Wherever you are in your annual funding acquisition platform – at the start of your fiscal year or rolling to its close – get ready. Roll up your sleeves and prepare to invite your neighbors, old and new, recurring and lapsed, to share in your compassion for your clinic’s mission during the Giving Season.

First things first: Check your Rollout Calendar of fundraising activities and the expected goals. Don’t relax until you’ve assessed your workload ahead for each revenue stream with that gift range calculator. You need to know where you are going as well as how to get there. So, right after you check your expense budget for each fundraising activity, follow with calculating your projected prospects’ pool for all of your “Giving Season” activities so that you’ll have a “mathematical” awareness of revenue expectations. Along with the expected number of gifts, on average, that you may receive in donations, the chart will reveal how many friends and neighbors you will need to contact to achieve your goal.

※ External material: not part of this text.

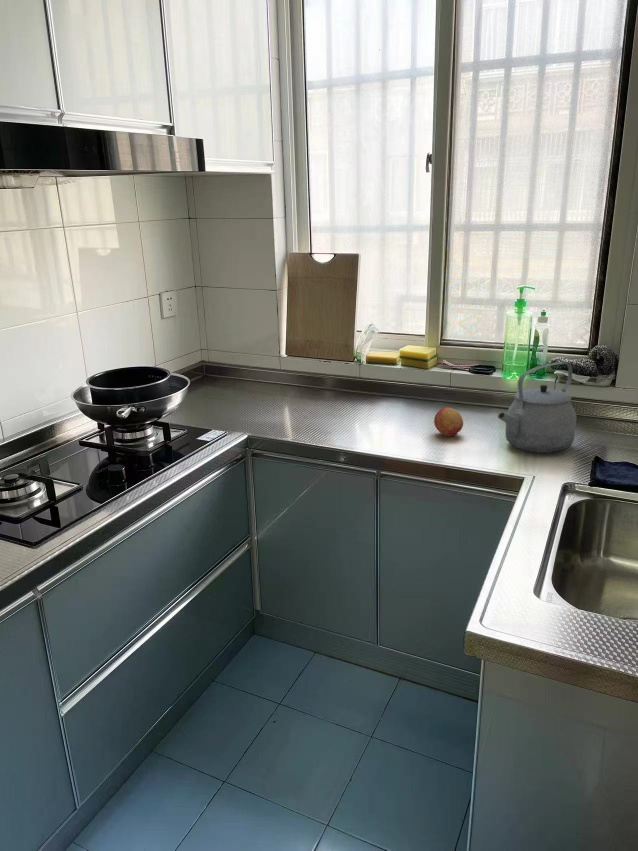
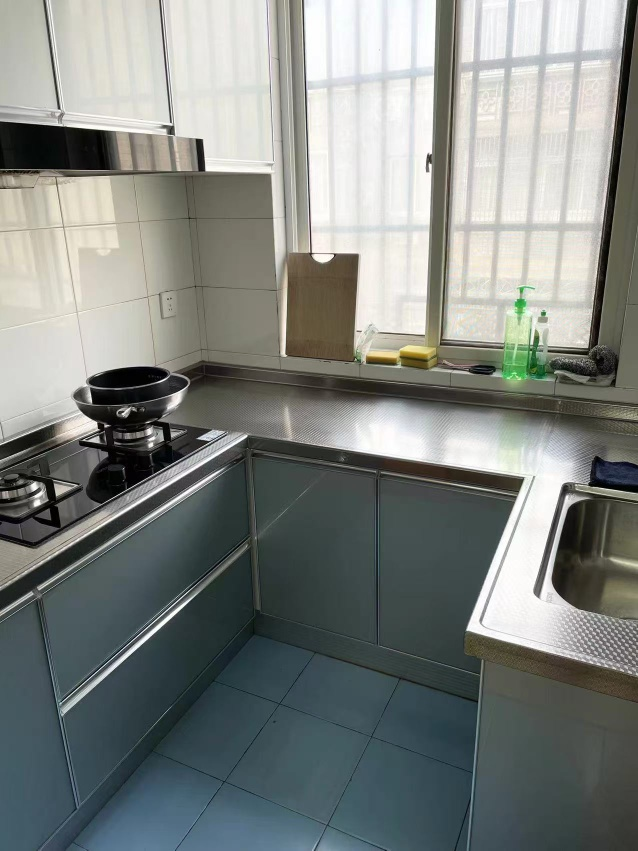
- fruit [433,406,464,437]
- tea kettle [497,361,577,454]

If you already have roughed out your Rollout Calendar, great! You have set a timeline from now through December that your fundraising team knows from your briefings. They also can see all the fundraising activities you are about to launch, the date the activity will begin and the date for closure. The last tools for your fundraising team are the implementation steps for their assigned fundraising activities. The team knows the revenue goal, the fundraising activity, the prospect pool needed, the timeline, and the steps to achieve success.

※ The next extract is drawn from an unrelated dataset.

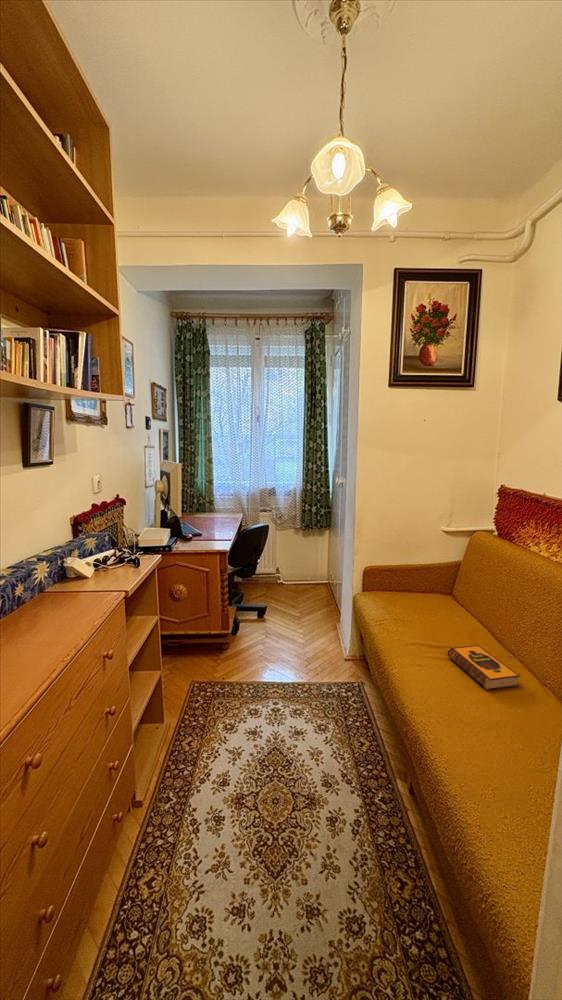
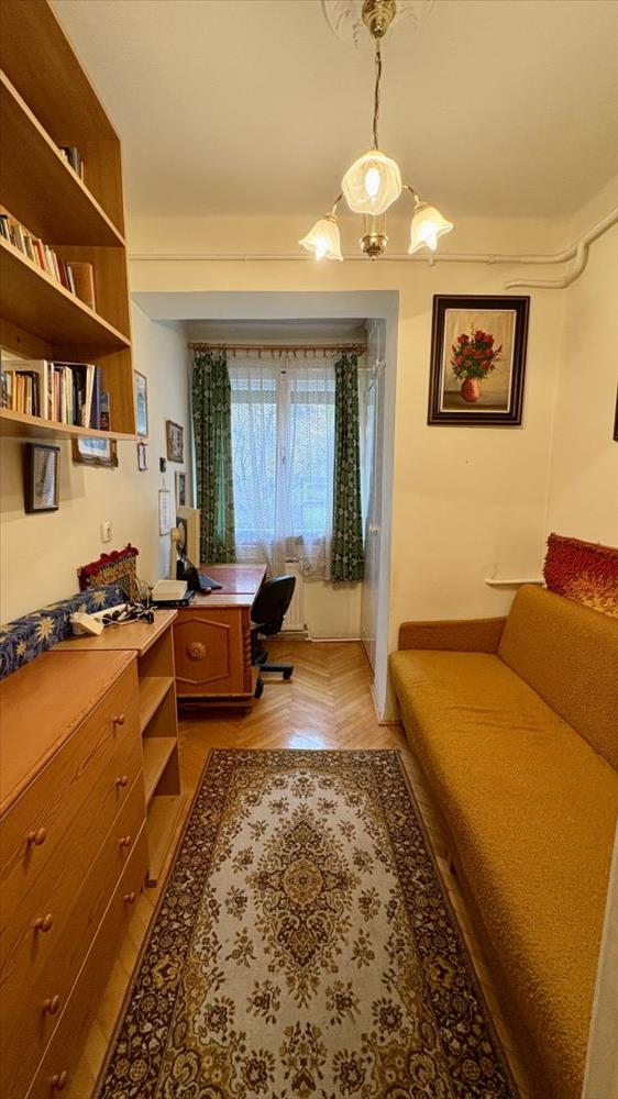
- hardback book [446,644,521,691]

Just as important as that roll-out calendar is Communications/Marketing. Recheck your case for support, revise it in a highly donor-centered way. Revisit your brand identity (1) inside your clinic, (2) among your staff, (3) for your patients, and as the distinctive recognition for your mission in the community. Create the “look” for the Giving Season that captures the spotlight for your unique story. Utilize your website, your social media, e-blasts, videos, local radio and television stations (in-kind, of course), local businesses, and billboard advertising to “stand out” with uniform and distinctive messaging about your clinic’s extraordinary commitment. Tell your story your way and make it memorable. By the way, you are probably multitasking right about now, handling communications/marketing simultaneously while managing your fundraising teams!

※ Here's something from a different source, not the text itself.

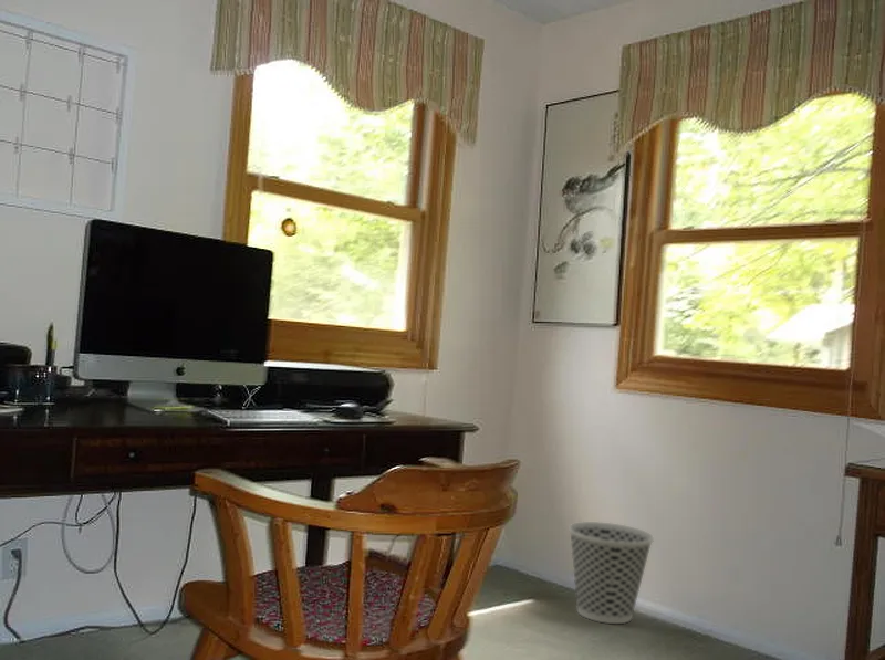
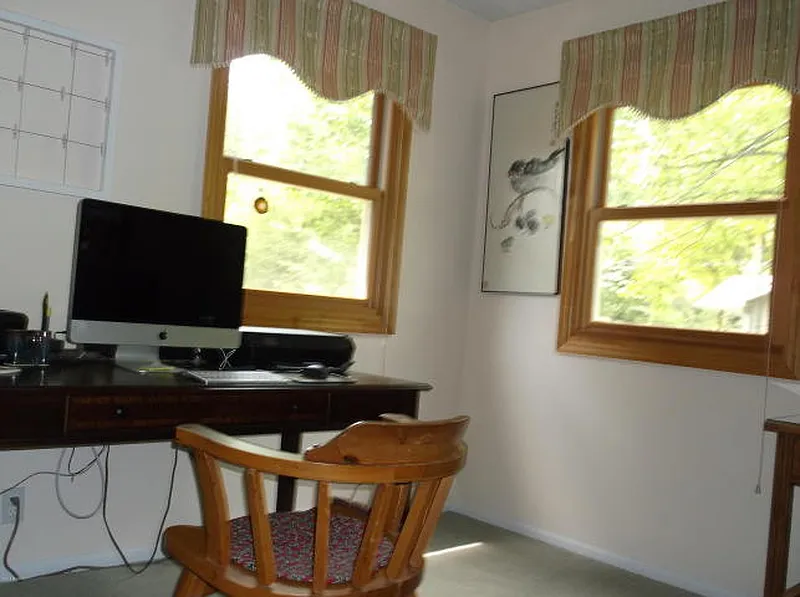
- wastebasket [568,521,655,625]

Continuously monitor your gift chart, your fundraising plan’s activities, and revisit that roll-out calendar, rearranging dates for communications/marketing as needed to capture impact in proximity to the major holidays inside the Giving Season. Numerous Fundraising Methods and Techniques are utilized to secure your revenue during the Giving Season, and here are some of these key tactics:

  • E-fundraise to your current database of donors. Do so often with interesting stories and incremental gift amounts through to the close of the year.
  • Release direct mail solicitation drops for new donor acquisition as well as current donor appreciation. Include a customized second mail drop for board alumni, along with major and distinguished, recurring donors.
  • Host virtual, hybrid or in-person events, with underwriting and sponsorships from the business sector.
  • Stage your own crowdfunding campaign or participate in the phenomenally amazing Giving Tuesday.
  • Launch holiday toy, food, or coat drives to capture the community’s participation and bring donors right to your clinic.
  • Facilitate an end-of-the-year campaign to lock in those major donor/planned giving supporters who wish to make a substantial gift at the close of the year or establish a comprehensive donor relationship.

September 2022 is now behind us with November through December rapidly approaching. The Giving Season comes once a year, which makes this time so important for the many who want to help your clinic on behalf of those in need of healthcare. Definitely, the significance of the Giving Season is in one word, life-changing.